What Ron DeSantis does—and doesn’t—have in common with the Gipper.

Florida Gov. Ron DeSantis gives remarks at the Heritage Foundation's 50th Anniversary Leadership Summit on April 21, 2023, in National Harbor, Maryland. (Photo by Anna Moneymaker/Getty Images)

Ron DeSantis is, by most accounts, not what you would call a “people person.” 

DeSantis is prickly. He keeps his advisers at arm’s length, has a reputation for being cold and remote, doesn’t have many close friends, and trusts almost no one other than his wife. 

Finally, a Reaganite!

Ronald Reagan was famously walled-off, not only from friends and colleagues but even from much of his family, including his children, with his wife, Nancy, being his only real intimate—all of which will sound very familiar to DeSantis watchers. 

Like Reagan, DeSantis is a successful governor of a warm, sunny, Republican state. (It is hard to believe that Southern California once was the heartland of postwar Republican conservatism.) In fact, Florida today is very much what California was in its heyday: It is the summery, sun-drenched, affordable place you go to start over when you’ve had enough of Cleveland or Philadelphia or Chicago or wherever, the land of new beginnings for people who can’t handle Texas. 

Because the legend—and the cartoon—of Reagan has displaced the historical figure in the popular consciousness, it is easy to forget that Reagan was in many ways not the most obvious standard-bearer of the midcentury conservatism created by William F. Buckley Jr., Barry Goldwater, and others of that kidney.
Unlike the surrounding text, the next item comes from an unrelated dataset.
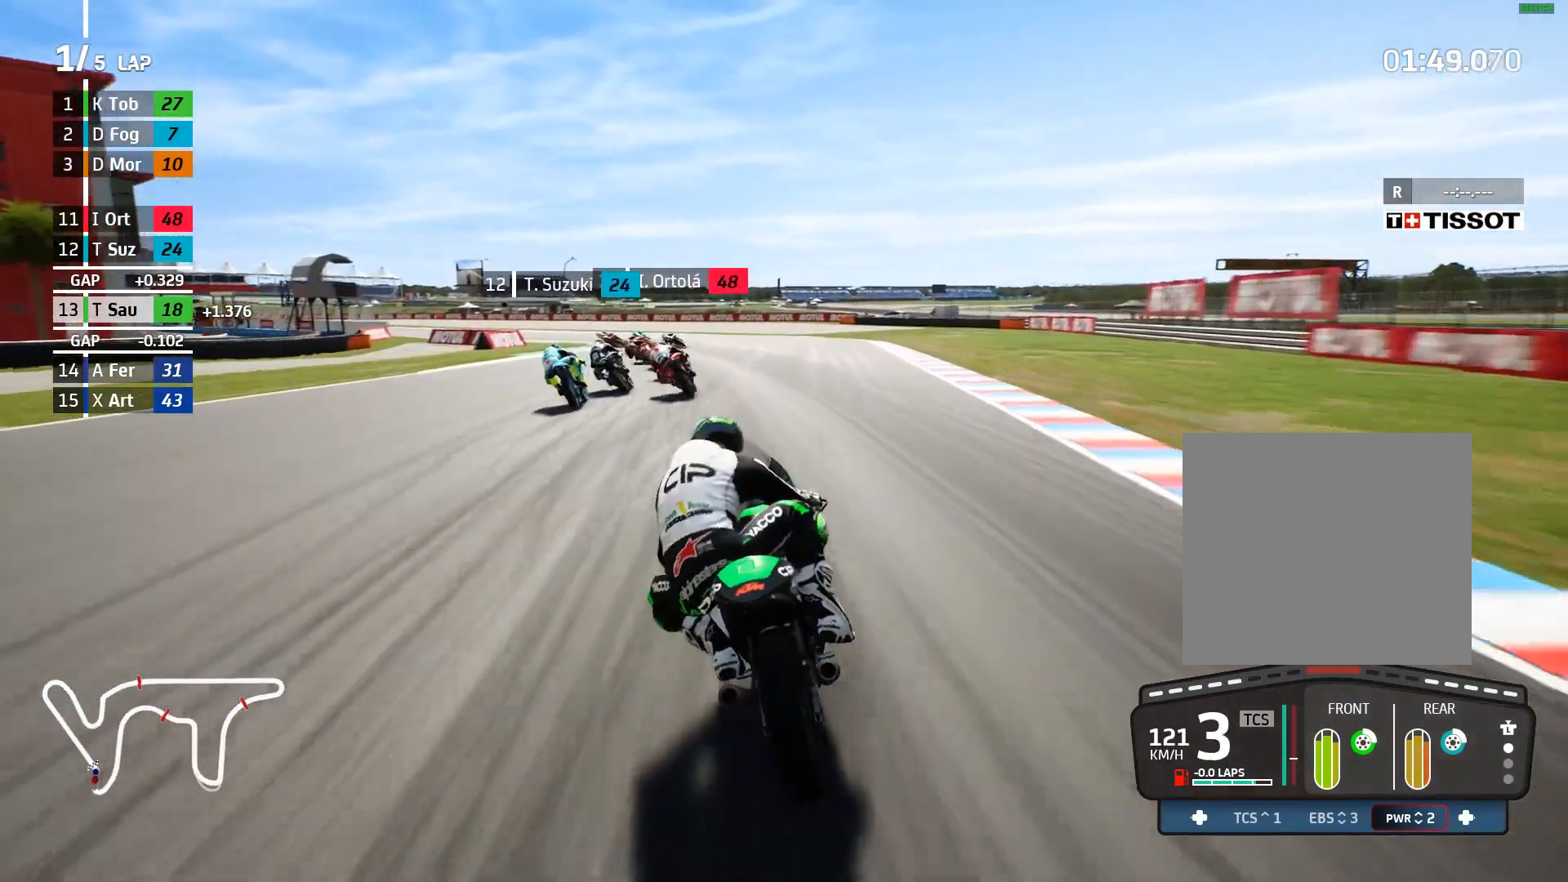
{"buttons": ["R2"], "left_stick": "left", "events": []}
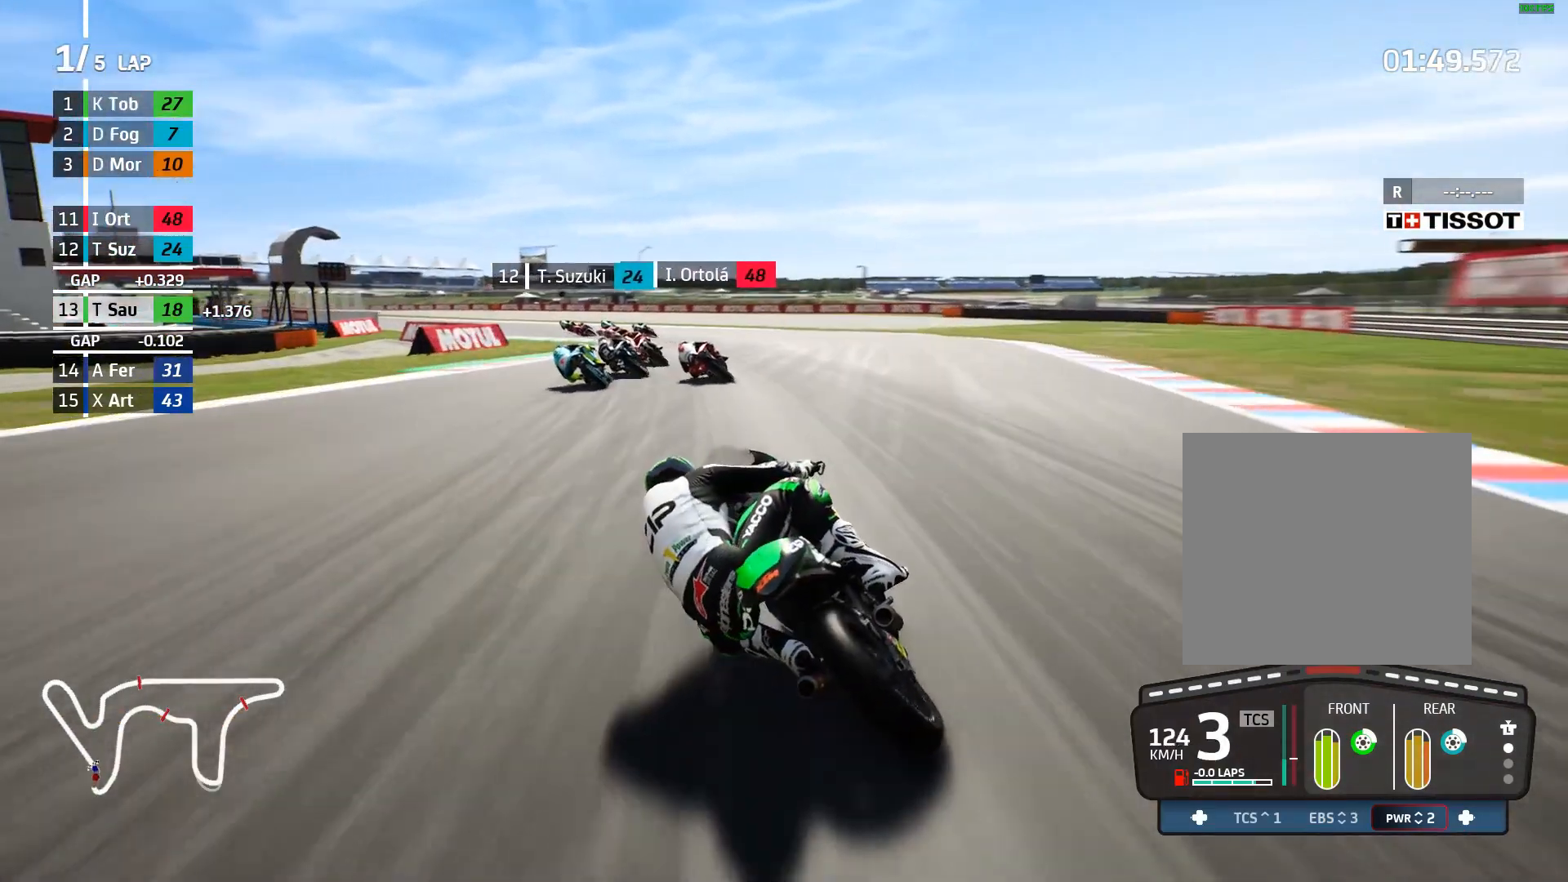
{"buttons": ["R2"], "left_stick": "left", "events": []}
Reagan was a Hollywood guy who honed his anti-Communist chops in two stints as president of the Screen Actors’ Guild (Reagan was the only union president to win the White House); he idolized Franklin Roosevelt and frequently described himself as a New Deal Democrat estranged from his party by the radicalism of the 1960s; he was a conservative governor, but he also signed the nation’s first no-fault divorce law and one of its first laws liberalizing abortion. Because of his commitment to defeat the Union of Soviet Socialist Republics rather than merely to contain it, we think of Reagan as the ultimate hawk, whereas his actual career as a peacenik (sometimes a pretty radical one) is almost forgotten: How many Americans today remember that Reagan planned to develop an anti-missile system and then share the technology with the Soviets in order to render nuclear ICBMs on both sides effectively useless? 

Reagan, from a certain point of view, wasn’t much of a Reaganite, and was much more of a libertarian. (Take Reagan at his word: “I believe the very heart and soul of conservatism is libertarianism. I think conservatism is really a misnomer just as liberalism is a misnomer for the liberals.”) Whatever the Gipper’s secret sauce was, it wasn’t that “foolish consistency” which is “the hobgoblin of little minds.” 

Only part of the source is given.